* PROVIDED PASSAGE:
______________________________
Dating the stone tools found in the 1970s at the archaeological site of Gademotta, in Ethiopia's Rift Valley, researchers at Berkeley Geochronology Center found that the volcanic ash layers of the site were at least 276,000 years old.

The argon-argon dating - a technique that compares different isotopes of the element argon - showed that the tools were much older than the oldest known Homo sapien bones, which date back to around 195,000 years ago.

The tools are believed to be associated with the emergence of the modern human species, Homo sapiens, the National Geographic reported.

"It seems that we were technologically more advanced at an earlier time that we had previously thought," said study co-author Leah Morgan, from the University of California, Berkeley.

Archeologists believe Gademotta attracted many settlers because of its close proximity to fresh water and its rich resources of a hard, black volcanic glass, known as obsidian. "Due to its lack of crystalline structure, obsidian glass is one of the best raw materials to use for making tools," Morgan explained.

Lack of skeletal remains makes it difficult for archeologists to determine whether Homo sapiens created the Gademotta tools or other human species may have had the required mental and manual abilities to forge them.
Posted by:Fred

#9  Actully she is a Bimbo-Homo from the LSD era.
Posted by: Chief   2008-12-06 21:58  

#8  It is not hard to imagine very intellectual, yet less-technological societies flourishing side by side with what we think of as entirely intellectually primitive societies. And yet we think of them all as cavemen

You just described the whole Middle east.
Posted by: Rednek Jim   2008-12-06 14:39  

#7  Can I watch?
Posted by: Bright Pebbles   2008-12-06 13:42  

#6  She's a homo? Pity for the majority of us guys.
Posted by: Richard of Oregon   2008-12-06 13:14  

#5  
Chimps, gorillas, and bonobos live, if not side by side, in similar environments. Ditto several species of baboons.
______________________________
* EXERCISE INSTRUCTIONS:
[a] According to the Gademotta passage, how old are the site's volcanic ash layers?
[b] Write a continuation of the Gademotta passage that picks up after its final sentence.
The records have nothing to do with this.
______________________________
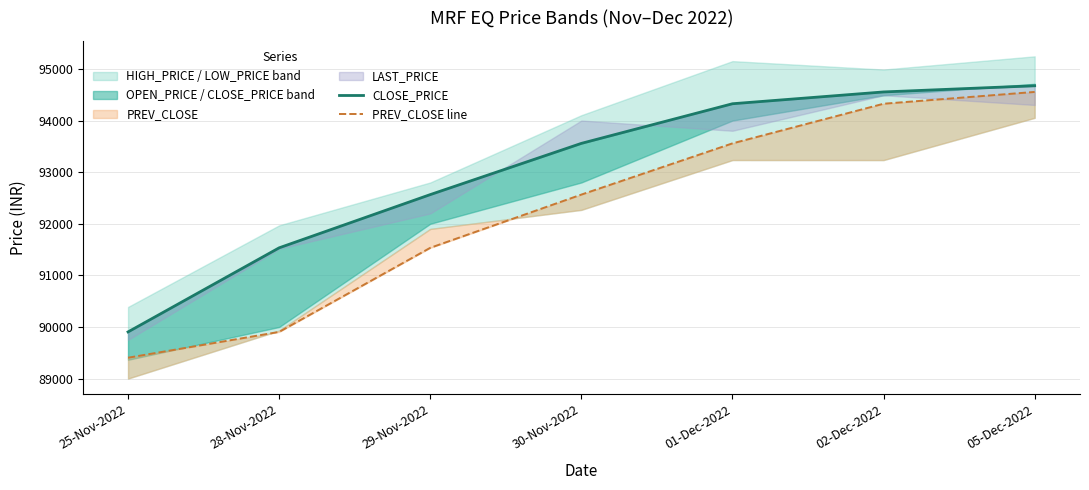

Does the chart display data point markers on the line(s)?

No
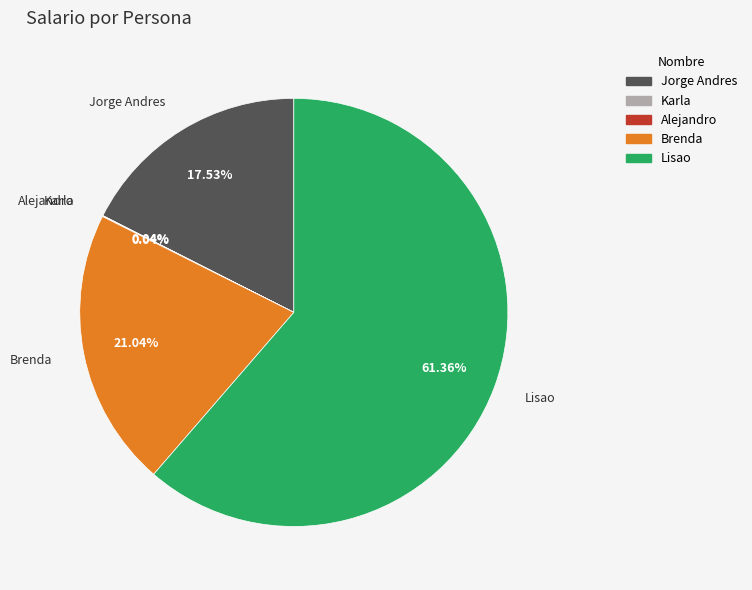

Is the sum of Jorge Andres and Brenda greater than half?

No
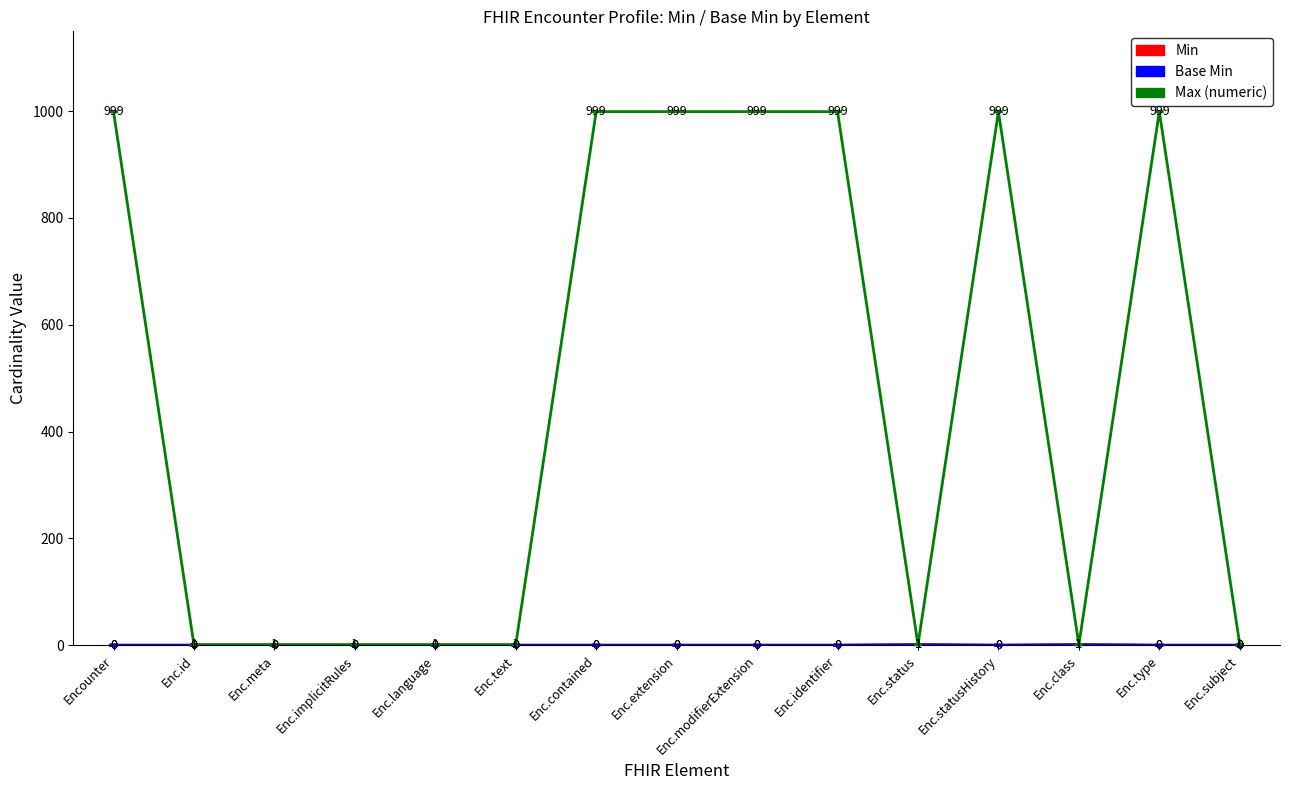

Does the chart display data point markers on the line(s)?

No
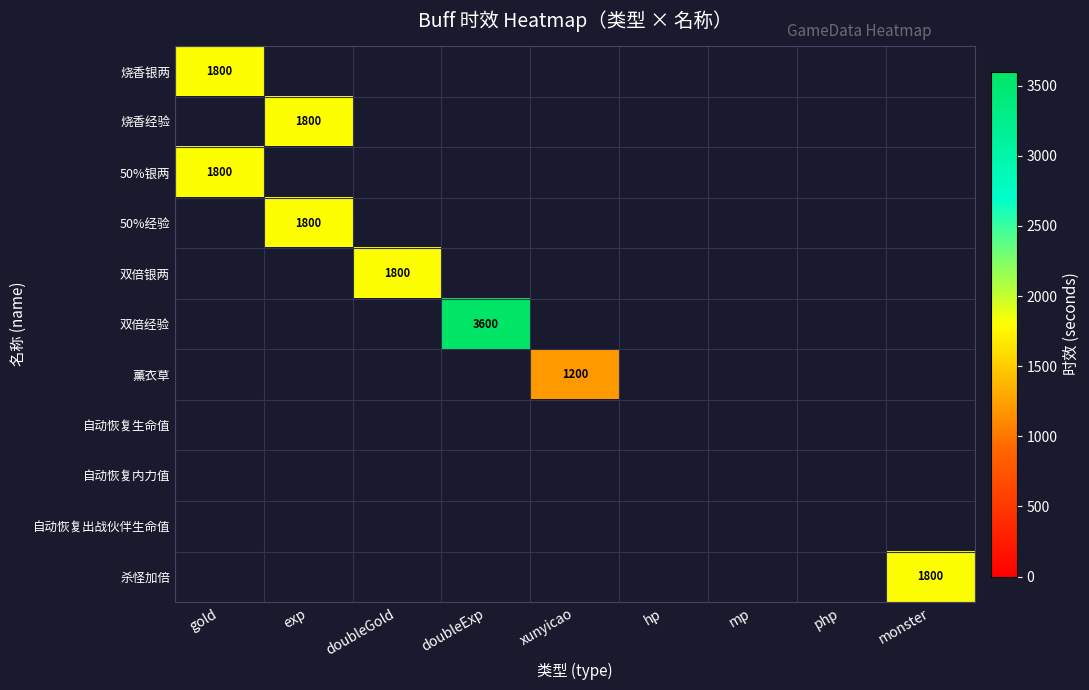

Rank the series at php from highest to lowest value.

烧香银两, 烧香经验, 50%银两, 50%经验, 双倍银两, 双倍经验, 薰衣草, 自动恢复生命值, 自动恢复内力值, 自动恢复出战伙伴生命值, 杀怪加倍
______________________________
* EXPECTED OUTPUTS:
[a] At least 276,000 years old.

[b]
Human evo did not, apparently take place as a matter of linear succession.  No reason there could not have been two or even three vairants living simultaneously.


After all, Peewee Herman and Hulk Hogan are both considered Homo Sap, but if their skeletal remains were discovered a million years from now, the question would be whether Hulk had a pet or Peewee a draft animal.


Anybody who discovers a skeleton more than, say, 100k years old wants to have discovered a new species.  Get their name on it, and all. 


 
Posted by: Richard Aubrey   2008-12-06 10:51  

#4  funny what future archeologists will make of the fact that most of the "humans" currently living in caves wear turbans and live in Pakland
Posted by: Frank G   2008-12-06 10:27  

#3  It has long been known that, at the time of the arrival of Europeans to North America, very culturally advanced tribes existed right next door to very primitive tribes.

While they were all technologically still Stone Age, technology is a poor descriptor of civilization. Some of the primitives were like what we think of as cavemen, living next door to tribes that were intellectually about on a par with the European Age of Reason.

Now extrapolate that to 200,000 years of humanity. It is not hard to imagine very intellectual, yet less-technological societies flourishing side by side with what we think of as entirely intellectually primitive societies. And yet we think of them all as cavemen.

The decisive factor in human evolution appears to be the cultural trait of expansionism. Many more advanced societies seemingly abhorred the idea of leaving their home turf, which ultimately exterminated them. Only when nomadic peoples arose, did humanity start to evolve in earnest.

And when tribes became expansionistic, both cultural and technological development exploded. This is where we see the first traces of nations and history, and when man made the jump from stone to bronze to iron.
Posted by: Anonymoose   2008-12-06 09:51  

#2  It not a clean lineage. I think we all can vouch by observation that some members of the species have taken the off ramp of the road of evolution.
Posted by: Procopius2k   2008-12-06 09:34  

#1  Judging by my reaction to Raquel's picture, I'm guessing I'm not a member of the genus Homo.